There was not another thread in the search, so id like to add another query to anyone on this page... Im not majorly clued up on my panel fire alarms. As i understand it the difference between 2 and 4 wire system is the 2 wire combines the smokes and the sounders. Where as you've seperate sounder circuit on your 4 wire...

But what i was trying to find out is.... the wholesaler was quoting us breakglasses 3 times the price, with the excuse the other ones would not work with a 2 wire system... As i understand a breakglass is not much more complicated than a switch. i do not understand how it makes a difference whether the system is a 2 wire or a 4wire is he just feeding me a load of ****?
 
G

Guest123

 
P

Plan

A standard 4 wire 24v mcp/call point switches a resistance of either 470 or 630 ohm (depending on make) resitance don't know what the resistance of a 2 wire system is always assumed they'd be the same. Are you sure that you've not been quoted for an addressable mcp as they are more expensive
 
E

equinox

depends on the protocol as well. some MCP's use different resistances. With regards to using a wireless system it WILL meet standards required and there is some very good kit out there to use. with regards to 2 wire systems. depending on the panel you can intergrate sounders beacons and call points onto the same loop if addressable. These get programmed onto the panel as modules and not input devices. On a conventional they are run from two different circuits.
 
C

cfsfire

mains powdered battery back aico radio linked smoke and heat detectors comply to LD2 standards if installed in the correct locations. you still need a mains supply to each detector.

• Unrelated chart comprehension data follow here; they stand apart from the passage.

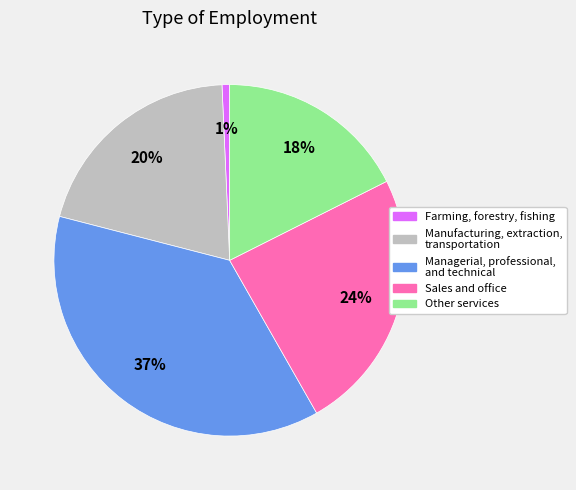

Is the sum of Managerial, professional, and technical and Sales and office greater than half?

Yes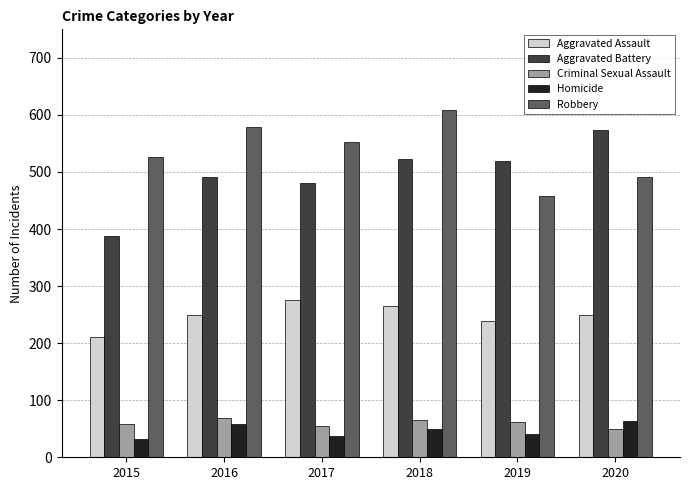

True or false: Robbery has a value of 111 at 2017.

False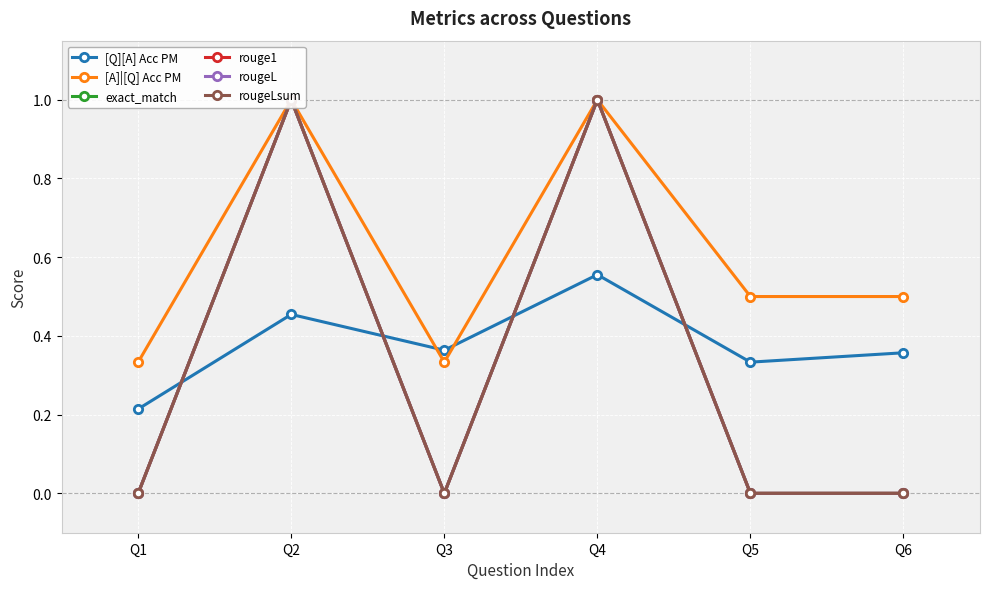

At which category does [Q][A] Acc PM reach its first local valley?

Q3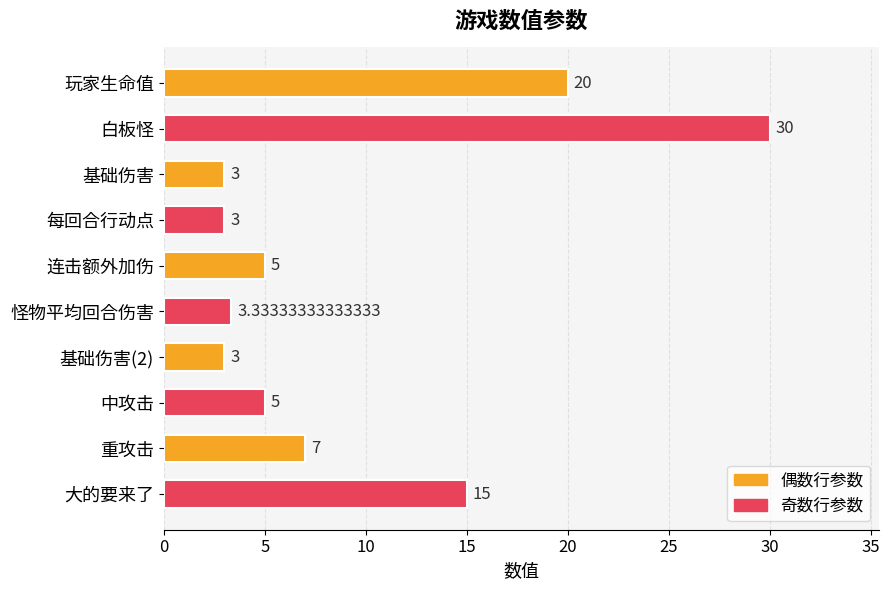

What is the label of the 2nd bar from the top?

白板怪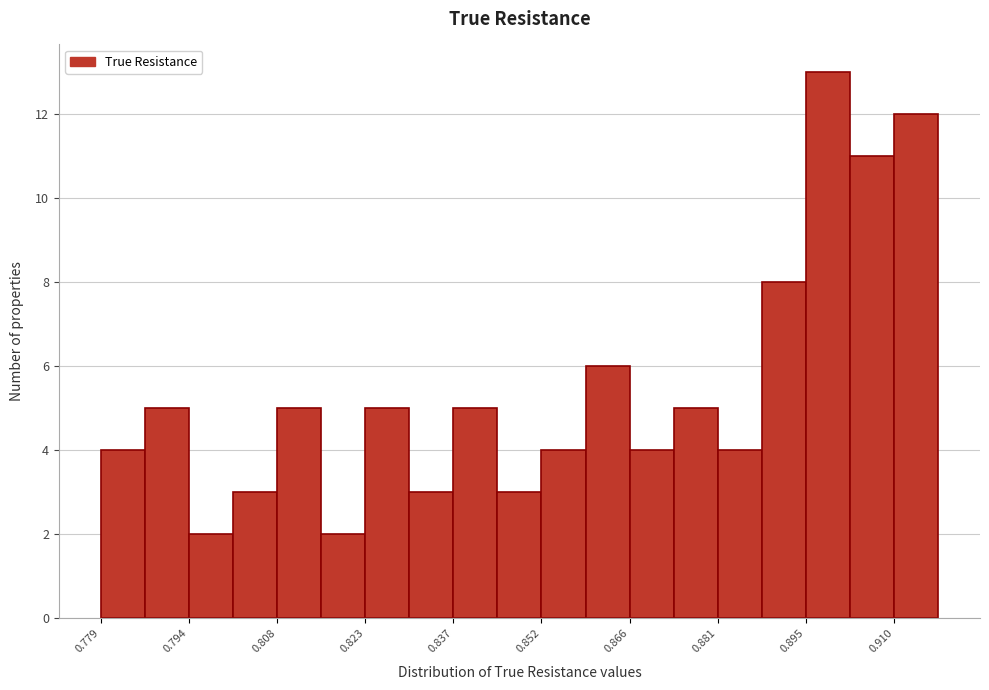

Read against the x-axis, roughly where is the centre of the tallest bar?

0.898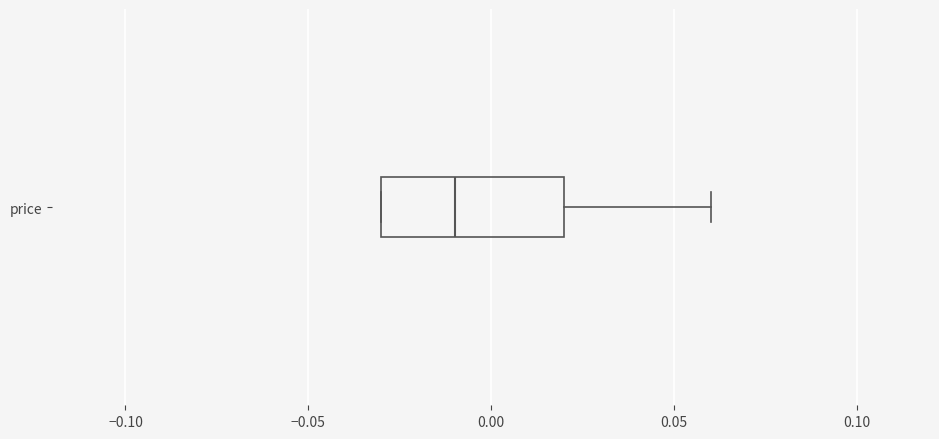

Where does the right whisker of the box for price end on the x-axis? The values are not printed on the chart, so give them approximately, as read against the axis.

0.06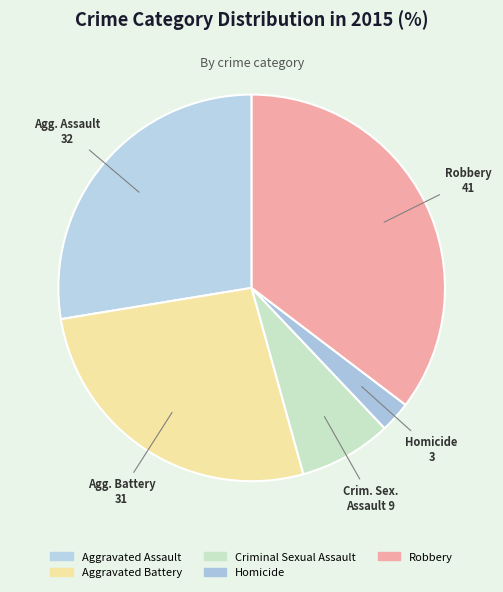

To the nearest percent, what percentage of the pie is Robbery?

35%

Otherwise a EMS or EDA fire alarm system which complies to L2 standard which is fine because its over specified from LD2.

The devices are fully wireless but massivly expensive.

Hop this helps,

Adam
 
  • Thread Starter Thread Starter
  • #7
adam
would the aico detectors need a dedicated supply or could they be fed off nearby light fitting
 
C

cfsfire

They can be powered locally but not from an RCD protected circuit.

Not really for radio linked but reg state..

Cables used for interconnecting smoke and heat alarms
should be readily distinguishable from those supplying
power, (for example by red colour coding). Such cables need
not be fire resistant.


Good installation pratice though even if you use 30cm of cable to power locally its best to use red.

Let me know if you need any more info.

How many storys does the building have ? And how many rooms excluding bathrooms \ toilets?

Forgot to say regs say you can power from either socket circuits or lighting circuits. No RCD circuits though.
 
Last edited by a moderator:
  • Thread Starter Thread Starter
  • #9
thanks mate
problem is its a tt instalation so on an earth stake therefor all circuits are rcd protected

off the top of my head 3 story building with 5 guest beds all en suite
dining rm huge lounge kitchen study owners living area inc 2 beds lounge and meet room also boiler cupd
 
C

cfsfire

TT system fun, you now have conflicting regs 17th says one thing BS5839 says another :) On the install cert make sure you not that due to it being a TT supply all detection devices have to be rcd protected then you covered.

Maxium radio linked devices is 30 i think.